The fail view will be prepared when the file patient data access object is unable to detect any changes made to the user's profile in Edit State.

armaan-n commented 11 months ago

SOLID / Design / CA

In FilePatientDataAccessObject.java, the process of instantiating a patient is very messy, and can likely be factored out. Instead, a patient builder should be used, and the parsing of string to other data types can be done within the build methods. This would help the code adhere more to the single responsibility principle, since if the file structure were to change, minimal effect would be needed to refactor the code, where it might become very tedious in its current state.

Also, if the edit profile method, the repeated use of the save method is redundant, instead, you can increment the changes variable for every detected change, and simply call save() and the end if there are more than 0 changes. The repeated checking for equality is also redundant unless it is necessary to extract the exact number of changes. Instead, if possible, I suggest that instead, you simply call patient.setX(X) outside of any control flow statements, call save() and return void.

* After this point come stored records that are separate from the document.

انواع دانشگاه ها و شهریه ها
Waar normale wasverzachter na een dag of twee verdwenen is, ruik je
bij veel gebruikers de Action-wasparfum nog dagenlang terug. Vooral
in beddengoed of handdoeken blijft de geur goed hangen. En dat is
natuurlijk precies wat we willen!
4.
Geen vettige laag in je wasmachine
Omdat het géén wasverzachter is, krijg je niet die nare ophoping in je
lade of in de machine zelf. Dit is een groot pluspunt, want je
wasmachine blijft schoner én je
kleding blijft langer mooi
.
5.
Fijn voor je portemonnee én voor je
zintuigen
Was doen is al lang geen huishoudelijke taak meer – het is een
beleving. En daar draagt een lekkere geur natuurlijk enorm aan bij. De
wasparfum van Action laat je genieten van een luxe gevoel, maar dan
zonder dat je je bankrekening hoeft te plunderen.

Other than that, the design and adherence to the SOLID principles. There are no problems with the direction of your dependencies. Particularly, good job on reducing your dependence on the UI, and delegating most of the work to the state.

Correctness

After reviewing the use case interactor, the behaviour seems to be correct. However, you used an interesting method to edit the state from the view currentState.setEmail(emailInputField.getText() + e.getKeyChar()). I’m not sure the desired behaviour is achieved whenever the user inputs a backspace, or if they clear the text field (i.e. by highlighting and hitting backspace. Instead, you should just retrieve the contents of the text field and set the state variable accordingly. This error is made at multiple points in the view.

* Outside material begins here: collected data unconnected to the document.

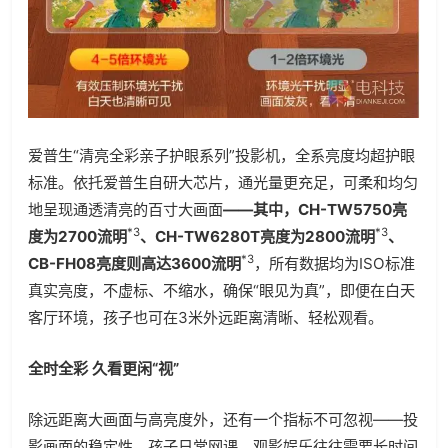
爱普生“清亮全彩亲子护眼系列”投影机，全系亮度均超护眼
标准。依托爱普生自研大芯片，通光量更充足，可柔和均匀
地呈现通透清亮的百寸大画面
——其中，CH-TW5750亮
*3
*3
度为2700流明
、CH-TW6280T亮度为2800流明
、
*3
CB-FH08亮度则高达3600流明
，所有数据均为ISO标准
真实亮度，不虚标、不缩水，确保“眼见为真”，即便在白天
客厅环境，孩子也可在3米外远距离清晰、轻松观看。
全时全彩 久看更闲“视”
除远距离大画面与高亮度外，还有一个指标不可忽视——投
影画面的稳定性。孩子日常网课、观影娱乐往往需要长时间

Also, nothing in the view is preventing me from entering an empty string into the ccv field, which yields an error message in the console.

Style

You did well when it comes to style. You respected the camelcase convention, curly brace location. Good use of access modifiers, helpers and instance variables have been made private, and public is used only when necessary.

Tests

There are no tests in the current PR. In the future, you should make a PR with tests that cover a variety of input data objects, and ensure the output data is as expected. Namely, you should test for failure (no changes made, unable to access data access object), success (editing one field, editing multiple fields, editing all fields), and data structure consistency (ensure the patient’s fields are changed appropriately, ensure the view manager model changes to the appropriate screen). Moreover, you should perform some integration tests that use the data access object you created, and if possible, some end to end tests.

Documentation

The documentation is lacking. If possible, write some documentation for large public methods whose behaviours are complex. Namely, the save method and constructor in the data access object, the create methods in the use case factory, and the execute method in the interactor. You should also use Javadoc conventions when writing documentation (i.e. using @param, @return and @throws tags).